A recent independent audit of the city’s fiscal 2012 finances revealed no mismanagement.
However, city officials are developing a policy for handling unpaid bills that will be presented to the council for consideration at an upcoming meeting.
“Give us time to work on this (policy) before you shame us,” Councilman Mark Stroud told Harris.
The city collects about $25 million in utility bills a year. The approximately $450,000 uncollected during the past five years is less than 0.5 percent of the roughly $125 million collected during that period, Interim City Manager Leon Towarnicki said Wednesday.
Utility bills are not the only ones outstanding.
Since fiscal 2008, the city has assessed slightly more than $8.84 million in business and alcoholic beverage sales licenses. Of that amount, a little more than $210,316 has gone uncollected. That is about 2.4 percent of the total assessment, according to Ruth Easley, the city’s revenue commissioner.
Towarnicki and city Finance Director Linda Conover said they had not yet compiled figures for other types of uncollected bills, such as real estate.
In separate interviews Wednesday, both Towarnicki and Easley said they think the amounts uncollected are “pretty good” when examined with the amounts collected.
“We’ve got just a few (account holders) who are, for lack of a better word, deadbeats,” Easley said. But “it’s not fair to the people who are paying (bills) on time.”

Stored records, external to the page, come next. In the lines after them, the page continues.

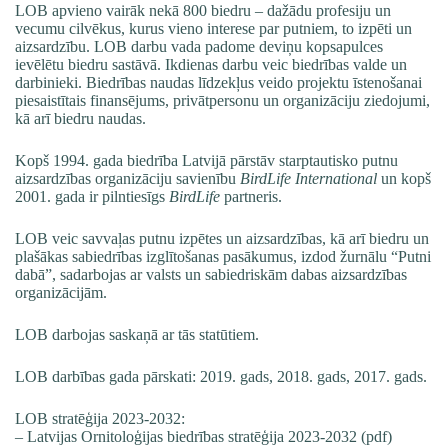
LOB apvieno vairāk nekā 800 biedru – dažādu profesiju un
vecumu cilvēkus, kurus vieno interese par putniem, to izpēti un
aizsardzību. LOB darbu vada padome deviņu kopsapulces
ievēlētu biedru sastāvā. Ikdienas darbu veic biedrības valde un
darbinieki. Biedrības naudas līdzekļus veido projektu īstenošanai
piesaistītais finansējums, privātpersonu un organizāciju ziedojumi,
kā arī biedru naudas.
Kopš 1994. gada biedrība Latvijā pārstāv starptautisko putnu
aizsardzības organizāciju savienību
BirdLife International
un kopš
2001. gada ir pilntiesīgs
BirdLife
partneris.
LOB veic savvaļas putnu izpētes un aizsardzības, kā arī biedru un
plašākas sabiedrības izglītošanas pasākumus, izdod žurnālu
“Putni
dabā”
, sadarbojas ar valsts un sabiedriskām dabas aizsardzības
organizācijām.
LOB darbojas saskaņā ar tās
statūtiem
.
LOB darbības gada pārskati:
2019. gads
,
2018. gads
,
2017. gads
.
LOB stratēģija 2023-2032:
–
Latvijas Ornitoloģijas biedrības stratēģija 2023-2032 (pdf)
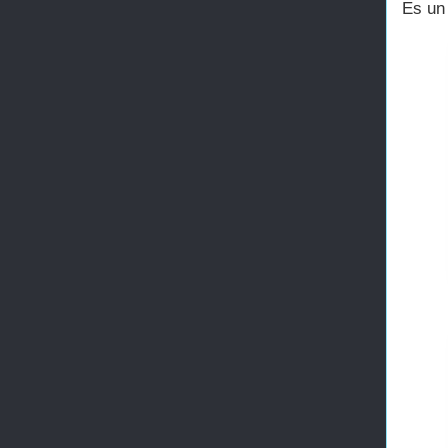
Es un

Easley said her office is seeing more unpaid business license fees. She said she thinks that is due to changes in collections procedures in recent years that have de-emphasized taking account holders to court.

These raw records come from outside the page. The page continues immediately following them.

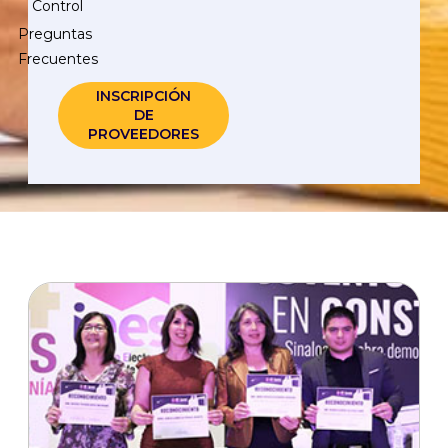
Control
Preguntas
Frecuentes
INSCRIPCIÓN
DE
PROVEEDORES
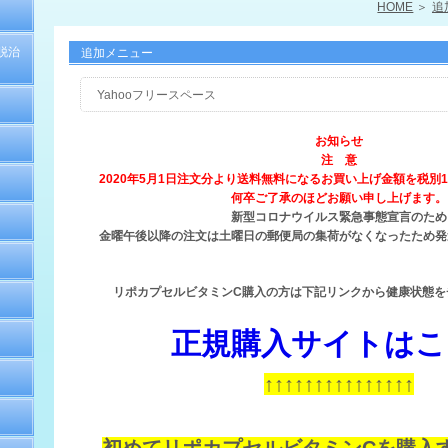
HOME
追
脱治
追加メニュー
Yahooフリースペース
お知らせ
注 意
2020年5月1日注文分より送料無料になるお買い上げ金額を税別
何卒ご了承のほどお願い申し上げます。
新型コロナウイルス緊急事態宣言のため
金曜午後以降の注文は土曜日の郵便局の集荷がなくなったため発
リポカプセルビタミンC購入の方は下記リンクから健康状態を
正規購入サイトはこ
↑↑↑↑↑↑↑↑↑↑↑↑↑↑↑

Due to a shortage of employees, her office gets behind when workers must attend court cases, she said.
Payment plans can be set up for people who have trouble paying their bills, officials have said.
The city is able to use techniques such as liens and garnishing wages, but the threat of legal action is “the most effective deterrent” as far as people not paying, Easley said.
Asked if she thinks the city’s collection efforts are adequate, Easley said “there always is room for improvement.”
Collecting on delinquent accounts often is not easy, Towarnicki and Easley said.
For example, they said, people leave Martinsville and it takes time to track them down. Also, people die or businesses close and they have little, if any, assets that the city can tap to get money it is owed.
In the case of businesses not paying their utility bills, there are factors that must be considered before the city shuts off service, Towarnicki said.
He said, for instance, that a firm may cease operating and the owners may not be able to afford to pay the bills, but they must keep the heat on inside the building to prevent pipes from bursting.
There is “no clear-cut” way to deal with such instances, he said.
Towarnicki told the council “it’s been unofficial policy” not to shut off utility service to businesses that do not pay their bills because officials do not want the city to risk losing the jobs those firms provide.
But that would be a last resort, and businesses should not take that to mean they can get away with not paying their utility bills, he said Wednesday.
“Businesses can have their utilities turned off” for not paying their bills, Towarnicki emphasized.
When a business does not pay its bills, the city takes into account various factors, including how many people the firm employs, in determining how to handle the situation, he said.
Generally, the city tries to work out payment plans for businesses with hardships, just like it does with residents who cannot pay bills, he said.
The “unofficial practice” may have to stop because some businesses have been on the unpaid utility account list for years, he told the council.
He said he could not name those businesses because utility accounts are not public information.